DATASET SECTION START

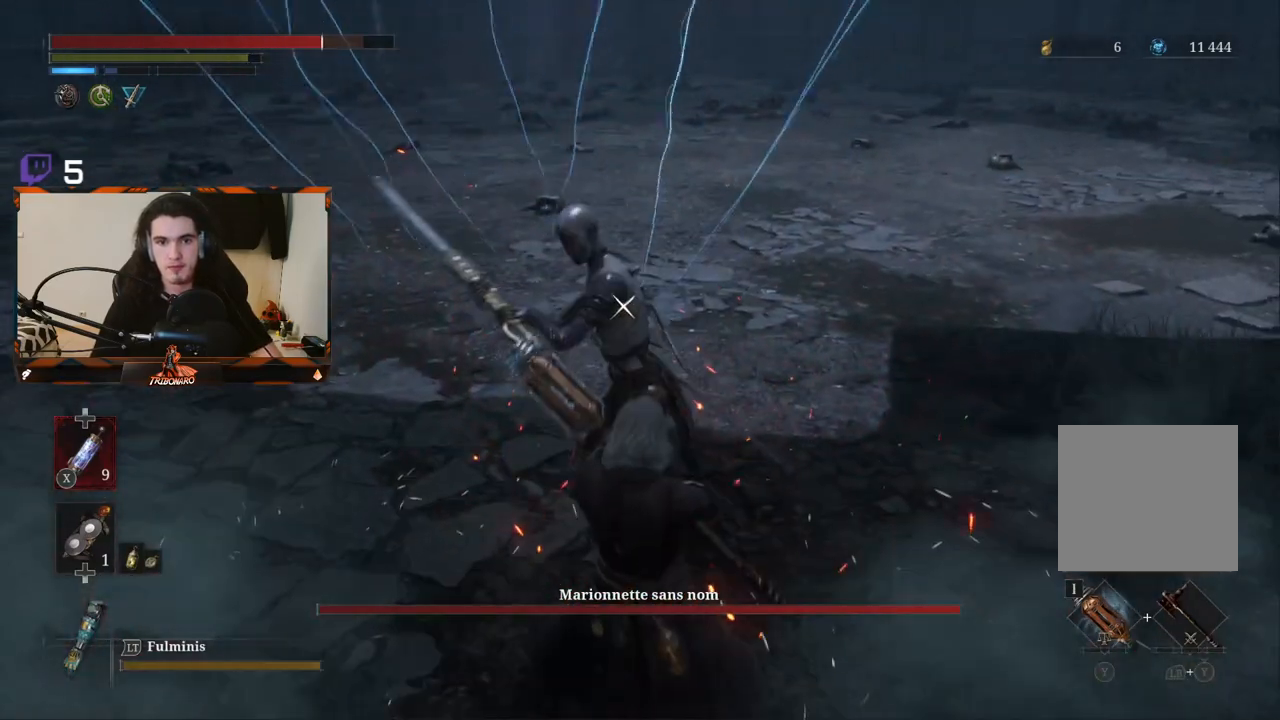
{"buttons": [], "left_stick": "up", "right_stick": "center", "events": [[17, "L1", "down"], [150, "L1", "up"], [367, "left_stick", "up"]]}
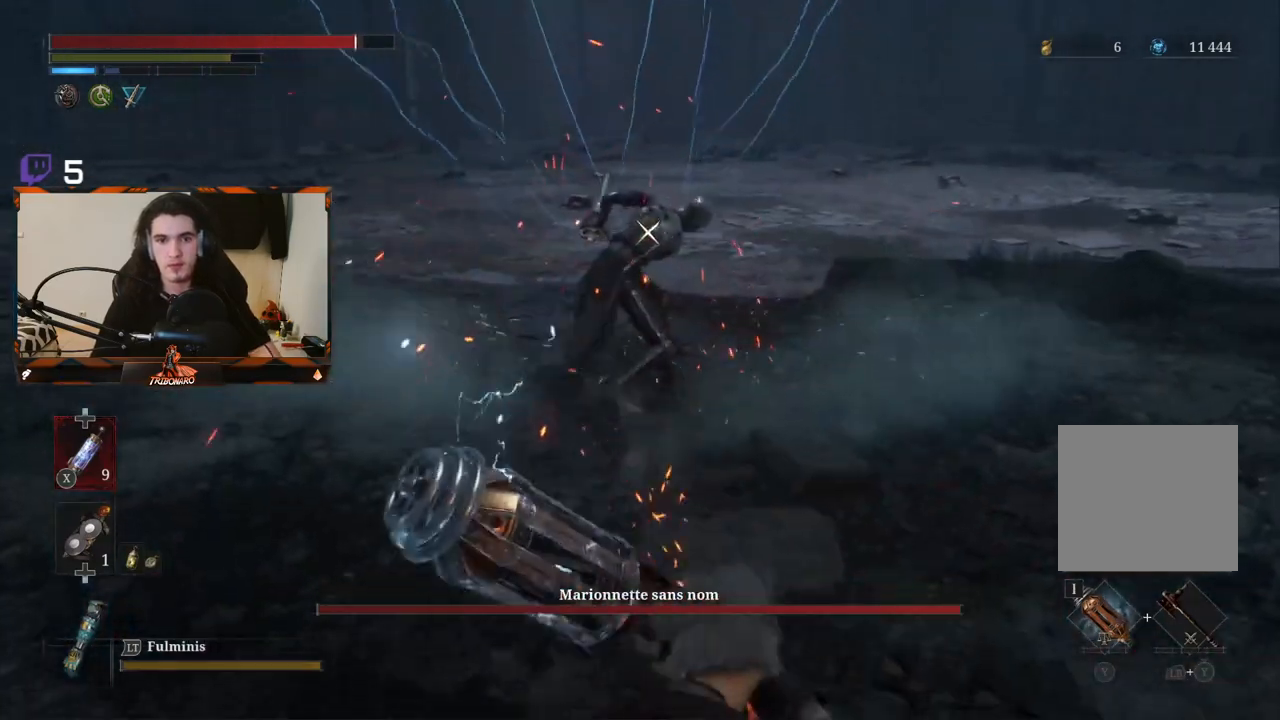
{"buttons": ["R2"], "left_stick": "up", "right_stick": "center", "events": [[83, "R2", "down"]]}
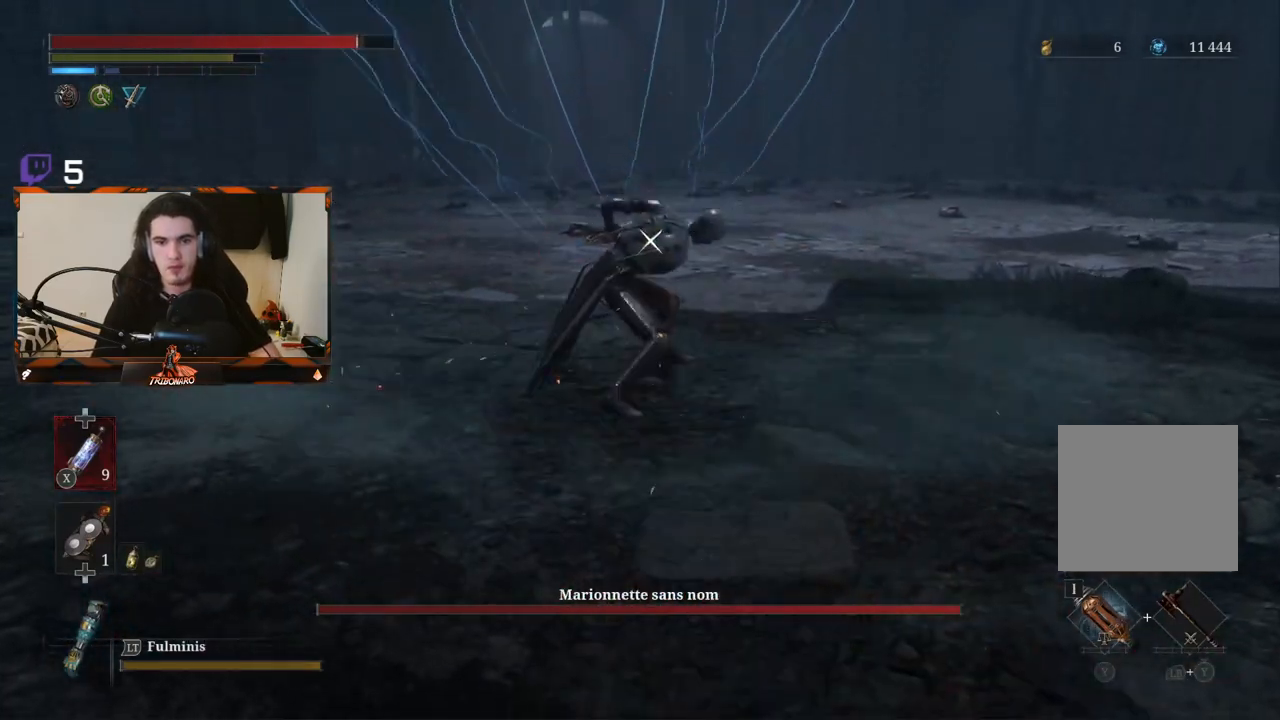
{"buttons": ["R2"], "left_stick": "up", "right_stick": "center", "events": []}
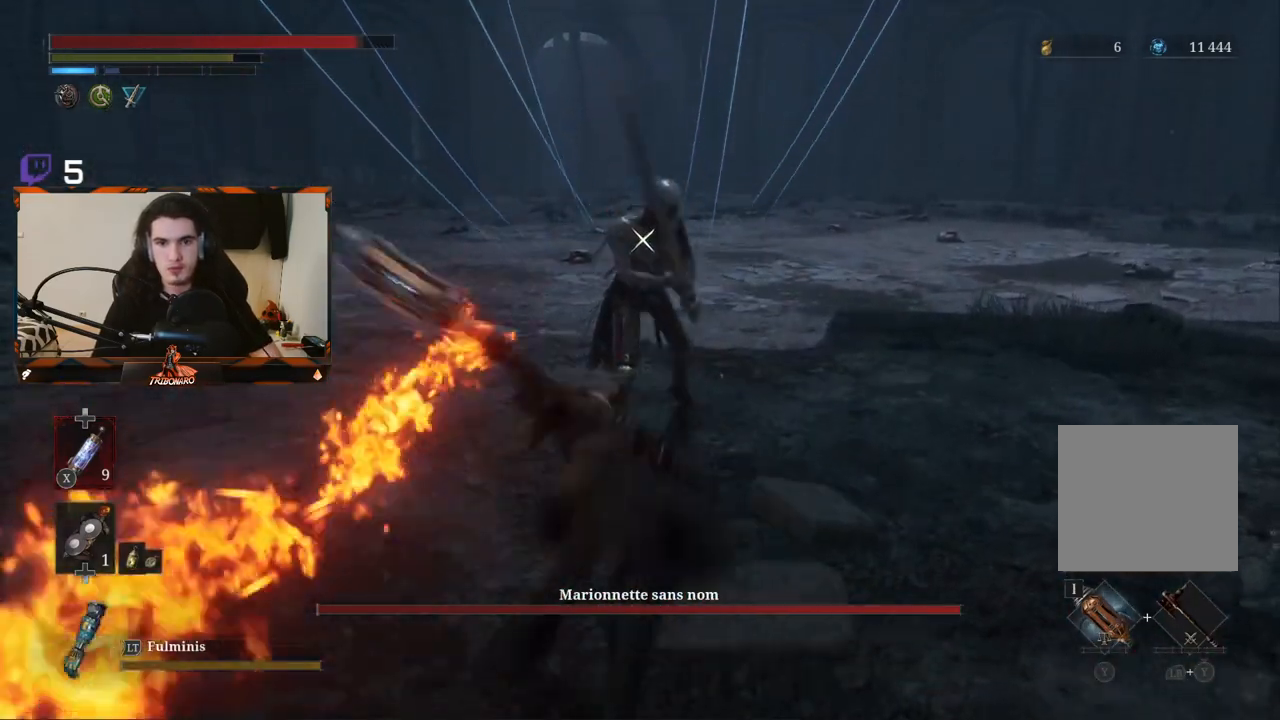
{"buttons": [], "left_stick": "center", "right_stick": "center", "events": [[250, "R2", "up"], [300, "left_stick", "center"]]}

DATASET SECTION END

### WORK ITEM
Leave the pictures out and set down the rest of the listing above exactly.

### RESULT OF THIS TASK
{"buttons": [], "left_stick": "up", "right_stick": "center", "events": [[17, "L1", "down"], [150, "L1", "up"], [367, "left_stick", "up"]]}
{"buttons": ["R2"], "left_stick": "up", "right_stick": "center", "events": [[83, "R2", "down"]]}
{"buttons": ["R2"], "left_stick": "up", "right_stick": "center", "events": []}
{"buttons": [], "left_stick": "center", "right_stick": "center", "events": [[250, "R2", "up"], [300, "left_stick", "center"]]}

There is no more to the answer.